Despite Stevens' victory, the jurisdiction of the board has often remained in a 2-1 vote over the past two years, with Hammaker and Elling often voting in tandem. Although some in the township believe that Leff's victory was the result of a coattail momentum begun with Stevens' victory two years ago, Leff's viewpoints on township issues mirror those of Stevens, and his place on the board is expected to serve as a watershed turn of control on the board, thus flipping the majority vote in the other direction.

As specified during his campaign and publicly shared during a “Meet the Candidates” event held in Kennett Square on Oct. 8, the basis of Leff's platform was to create inclusiveness in deliberations, transparency in decisions, efficient use of pooled resources, and increased resident discussion at public meetings.

“Two years ago, you the voters agreed that the Kennett Township Board of Supervisors needed changing,” Leff said in his closing statement at the event. “I believe that we need to end that management that we've been forced to endure under the leadership of my opponent and his colleagues.
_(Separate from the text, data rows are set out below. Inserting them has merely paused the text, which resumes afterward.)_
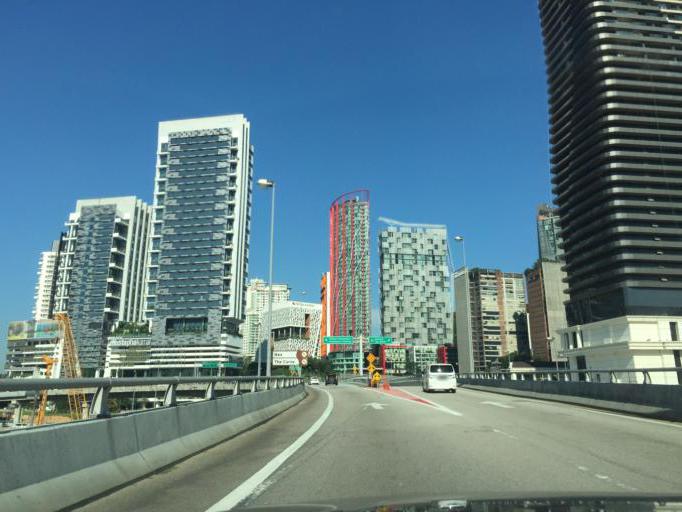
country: MY
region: Selangor
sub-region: Petaling
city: Petaling Jaya
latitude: 3.1651
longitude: 101.6172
When you leave here tonight, ask yourself, 'What have each of us done in the past, and what are we likely to do in the future?'”

Another component of Leff's tenure on the board will aim to repair the often fractious rivalry between local land conservancy groups vying for control over the way the township's open space business is conducted. During the Oct. 8 event, Leff criticized the township for what he called “a lot of lost opportunities” in open space possibilities over the last five years, saying that during that time, no significant deals were completed.

"The township's been trying to go it alone for the past several years, and it hasn't worked," Leff said. "They kicked out land assessment professionals it had worked with, those who used to work with the township on appraisals an estimates, professionals who knew how assess land deals and how to acquire land grants."

A graduate of the Yale University School of Medicine, Leff has spent the past 30 years involved in medical research in a variety of fields. After serving on the  faculty at the Medical University of South Carolina, he changed his career path to drug research and development, which led him to Bayer Pharmaceuticals in Connecticut, and eventually on to DuPont and Astra Zeneca in Delaware.